I was passionately one of them, but am no longer, for I cannot see why museum visitors should be exempt from the uncomfortable changes we now face in other aspects of our lives. Why should we not pay for admission, at least for the lifetime of this government?
I do not accept the argument that any benefit will be wiped out by the cost of electronic equipment and the appointment of administrative staff. Charging should involve only the installation of mechanical turnstiles which, with the insertion of a £1 coin in the slot, will admit one visitor, old, young, able or infirm. The only administration then required is the counting of coins and the occasional squirt of WD40 if any turnstile groans.
Think of it: 42 million visitors means £42 million, almost enough to buy a major Titian every year and probably enough to fund a major annual exhibition in every institution. What is £1? — a bottle of water, perhaps a cup of tea, but certainly not a cup of coffee. How much of a seat at a football match will it buy, how much of a seat at the Olympics?
It is now a sum so small that even a pre-pubertal child can afford to give it to a beggar. Yet for £1 we all could see the Elgin Marbles, every aspect and artefact of the Italian Renaissance or the empty-headed rubbish of the millionaire artists of today.
Turnstiles would also tell us the simple truth about visitor numbers. I do not believe the published figures. I question the accuracy of electronic counters as much as the accuracy of clickers clicked by guardians at the door. Who or what could possibly count the crowds constantly mobbing the great portico of the British Museum?
The National Gallery has five entrances, one through the café, another always overwhelmed by school parties — and they count with clickers?

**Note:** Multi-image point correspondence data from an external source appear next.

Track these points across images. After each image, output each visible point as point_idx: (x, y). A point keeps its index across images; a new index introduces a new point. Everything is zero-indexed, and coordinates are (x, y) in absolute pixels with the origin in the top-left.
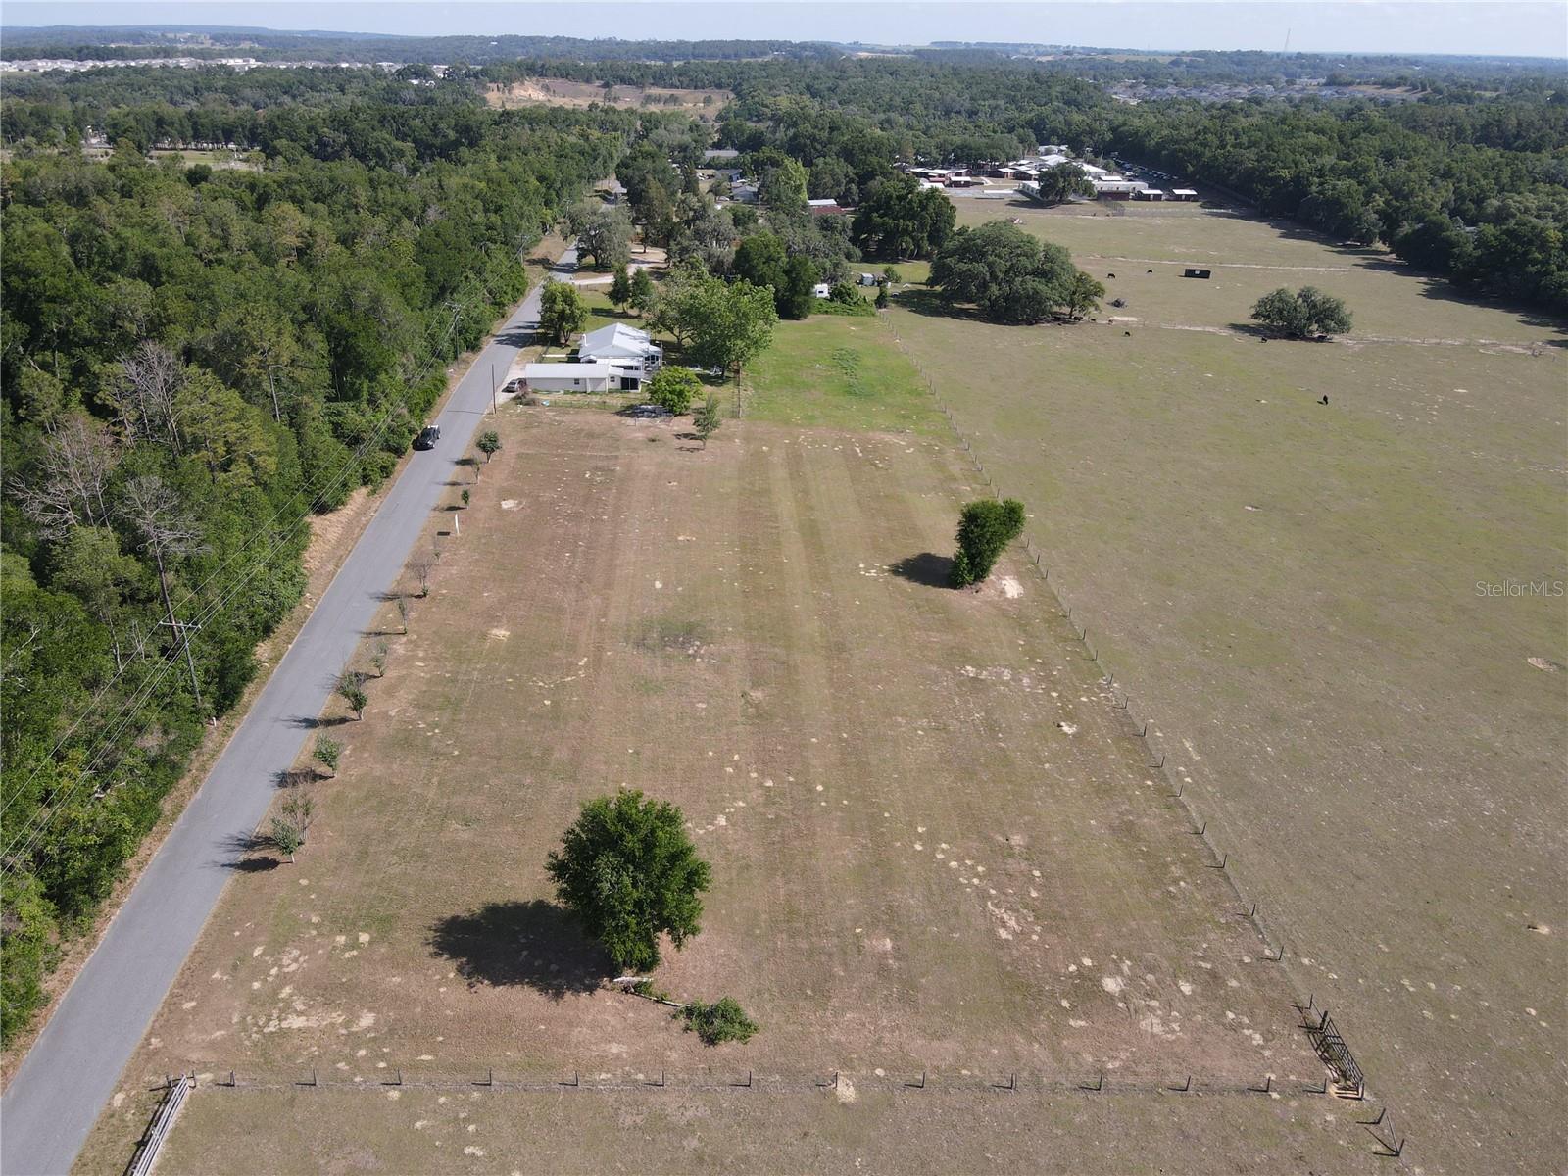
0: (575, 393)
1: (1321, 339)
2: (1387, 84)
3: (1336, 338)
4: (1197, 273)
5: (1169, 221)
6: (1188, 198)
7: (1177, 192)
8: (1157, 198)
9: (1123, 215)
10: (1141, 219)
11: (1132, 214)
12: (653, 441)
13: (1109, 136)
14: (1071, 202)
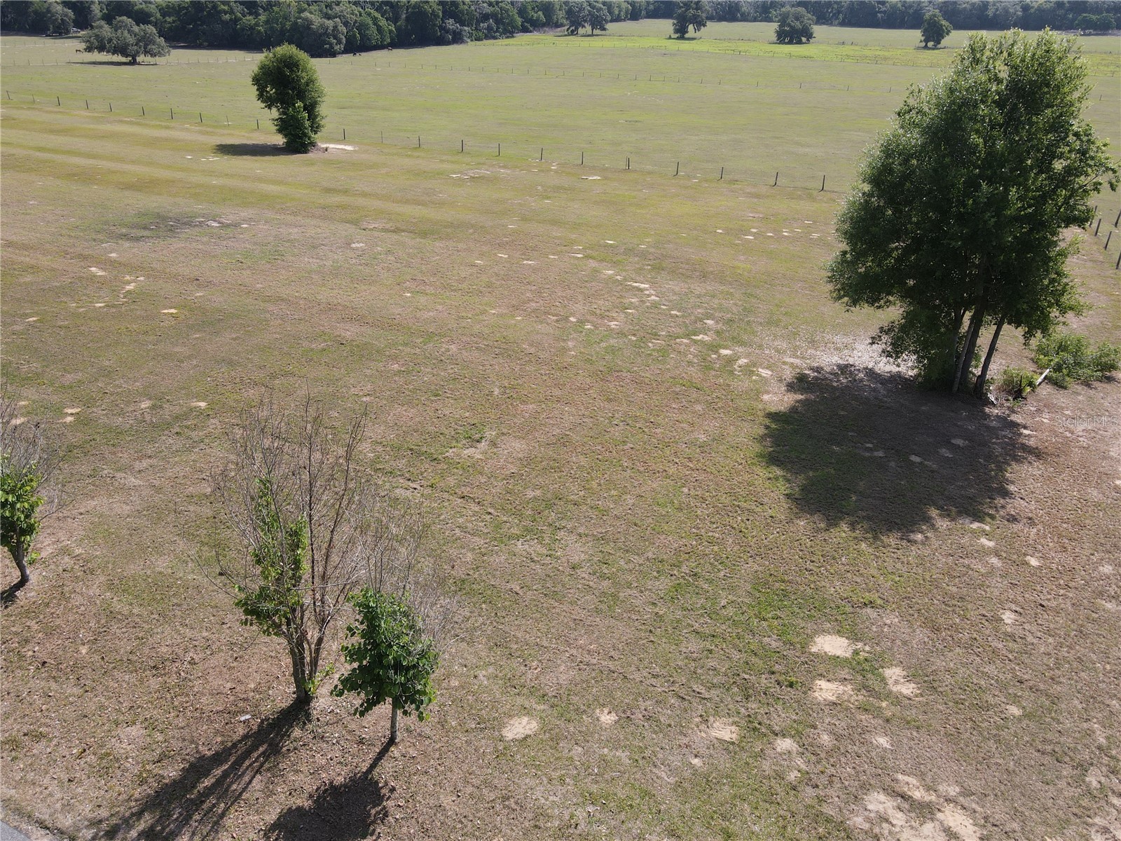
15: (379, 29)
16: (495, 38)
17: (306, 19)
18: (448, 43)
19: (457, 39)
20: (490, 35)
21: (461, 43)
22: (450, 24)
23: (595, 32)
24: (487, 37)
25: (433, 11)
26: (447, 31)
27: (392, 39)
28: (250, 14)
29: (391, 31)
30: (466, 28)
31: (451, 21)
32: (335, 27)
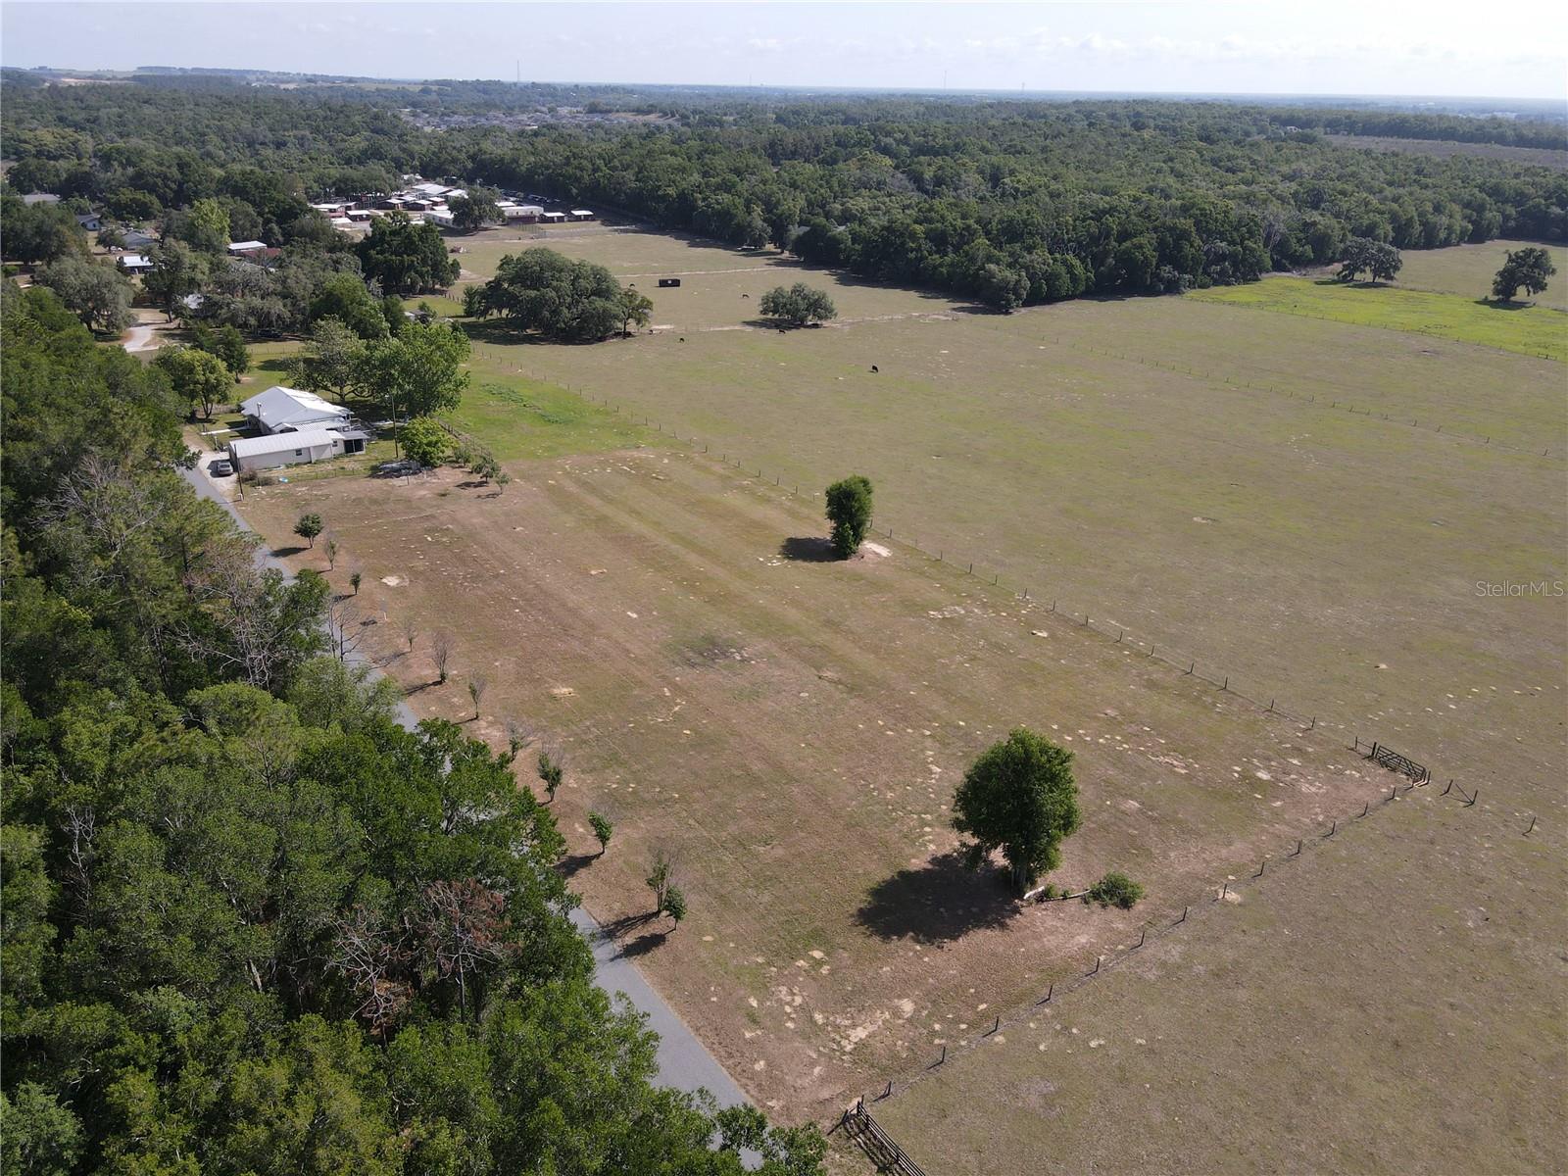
0: (297, 465)
1: (815, 326)
2: (639, 111)
3: (825, 323)
4: (670, 282)
5: (588, 240)
6: (586, 218)
7: (577, 213)
8: (560, 219)
9: (546, 237)
10: (563, 240)
11: (553, 236)
12: (443, 495)
13: (470, 165)
14: (486, 229)
15: (1074, 279)
16: (1228, 284)
17: (989, 271)
18: (1157, 293)
19: (1172, 288)
20: (1222, 280)
21: (1175, 294)
22: (1167, 271)
23: (1377, 280)
24: (1216, 283)
25: (1146, 258)
26: (1161, 280)
27: (1087, 286)
28: (937, 252)
29: (1088, 278)
30: (1186, 276)
31: (1168, 268)
32: (1018, 282)
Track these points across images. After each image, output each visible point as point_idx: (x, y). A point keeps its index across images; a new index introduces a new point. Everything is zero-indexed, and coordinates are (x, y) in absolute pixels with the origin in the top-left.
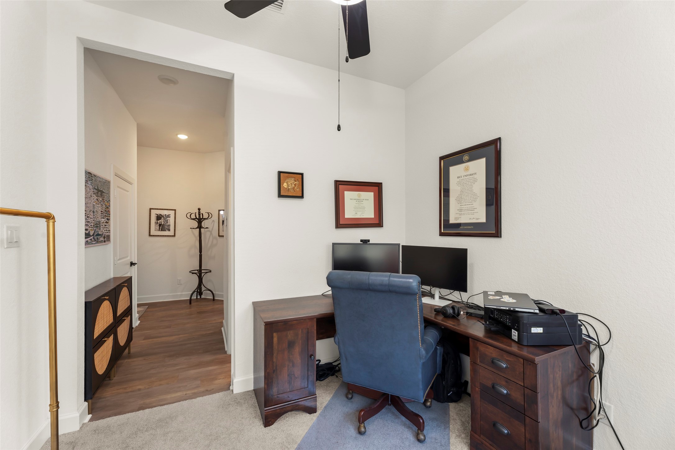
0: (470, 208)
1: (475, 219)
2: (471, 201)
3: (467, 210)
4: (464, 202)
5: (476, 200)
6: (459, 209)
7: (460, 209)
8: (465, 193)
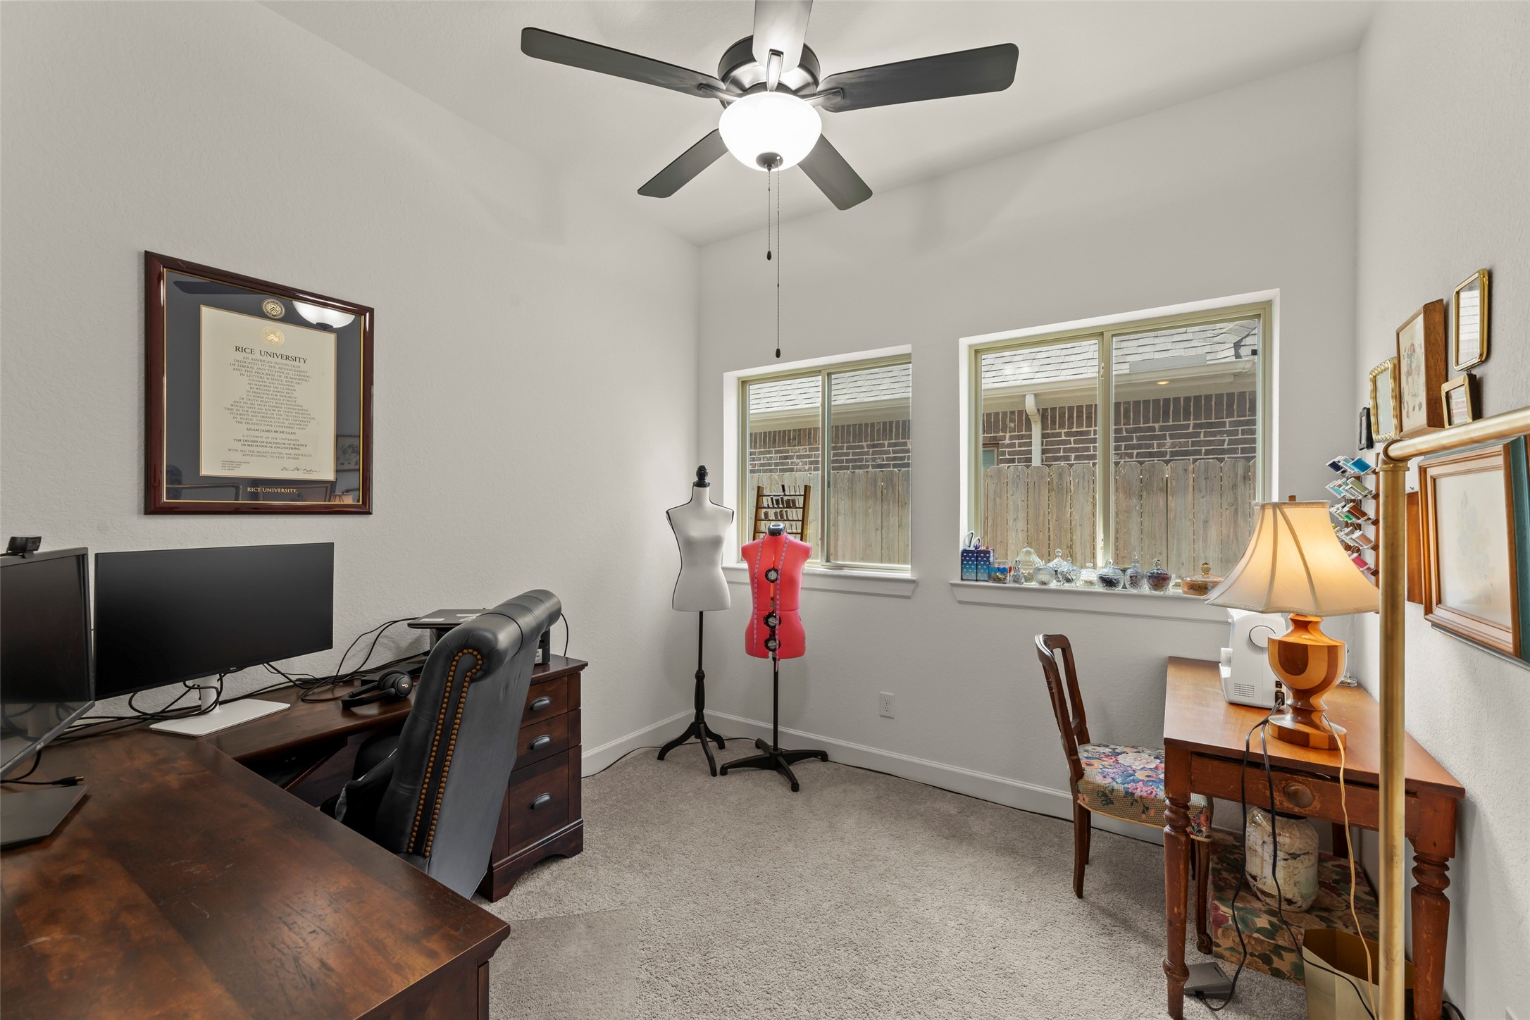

Tate Modern's café is too full of local workers who treat it as a canteen, and these are electronically counted as visitors to the Gallery. The only reliable figures are ticket sales for exhibitions but even these are falsified by the estimated addition of perhaps 100,000 Friends and the friends accompanying them.
The figures are concocted for political argument; they "prove" that more people visit museums than football matches — ergo museums must be more cosseted and subsidised. But to a wildly misleading measure they are figments of each institution's fervid imagination.
We should ignore them, install turnstiles and demand £1.